At the core of every zombie survival plan rests the not too often talked about truth: we would kill to survive and not just kill but kill the walking visage of our own friends and families. Sure they are just the reanimated corpses of our once loved ones but that is exactly what I want to drive at. Are we so willing to view our fellow man as fodder for our baseball bat/shotguns and chainsaw arms? I dare say it would not take long for us to lose our humanity in such a world. 

Ruminating further on the idea of zombie survival and the mental energy put into forming such plans leads me to wonder why we are so eager to view our world in such a way.  My theory: because it is easy.

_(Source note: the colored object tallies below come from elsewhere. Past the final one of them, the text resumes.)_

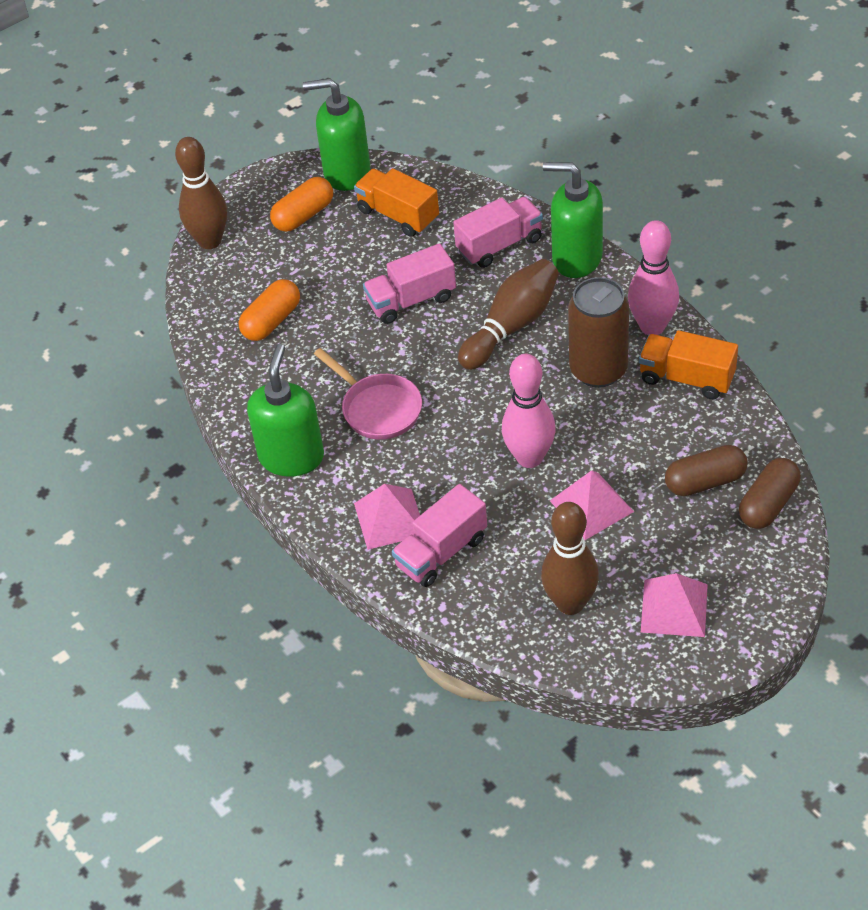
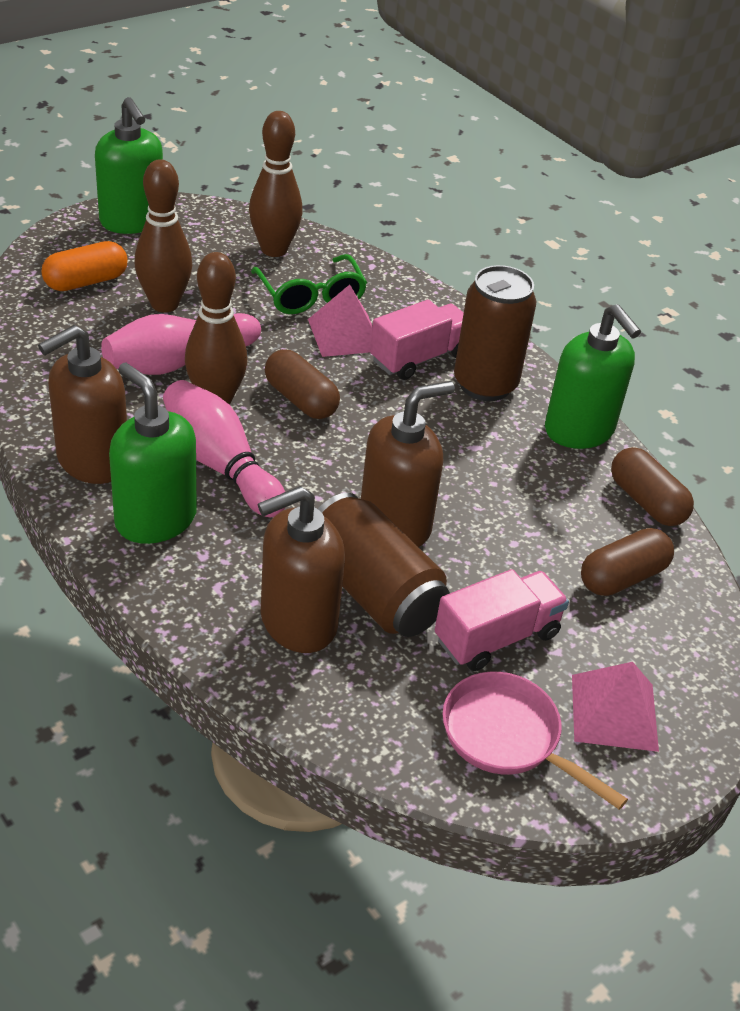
brown can: [568,277,629,388] = 1 -> [318,493,450,637] [454,265,536,401] = 2
brown capsule: [665,445,747,496] [739,458,801,529] = 2 -> [265,349,340,419] [581,528,674,596] [611,447,694,526] = 3
brown soap dispenser: none = 0 -> [38,325,127,484] [258,486,345,653] [361,381,455,547] = 3
green glasses: none = 0 -> [251,254,367,314] = 1
orange capsule: [239,279,300,341] [270,177,333,232] = 2 -> [41,241,128,291] = 1
orange truck: [354,168,439,237] [639,330,738,399] = 2 -> none = 0
pink pyramid: [354,484,420,550] [550,470,634,540] [641,573,708,637] = 3 -> [308,285,373,357] [572,662,659,752] = 2
pink truck: [363,243,456,324] [392,484,487,587] [453,197,543,268] = 3 -> [370,300,464,380] [435,569,569,671] = 2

It is far easier to think of ourselves when the fecal matter hits the rotating blades positioned to move air forward. I would say that those zombie plans are the result of our own existential laziness. Transcend the idea for a moment that we are not a solitary being but a part of some greater whole. How easy is it now to imagine the shambling horde comprised of our dearest friends? When a part of the whole is sick we are not called to turn from it and think only of ourselves. It is not the easy path to reach out to a broken part of the whole to fix it. 

As members of the Body of Christ we are called to view our brothers and sisters as just that, our brothers and sisters, we should not be so eager to imagine the shambling horde of expendable meat sacks ripe for bludgeoning, as obstacles to our survival. I seem to think that the best hope for survival in a zombie scenario would be selflessness. Sure that may be the death of us all but at least we would go out as humans with dignity, not just another lifeless face in a horde of selfishness.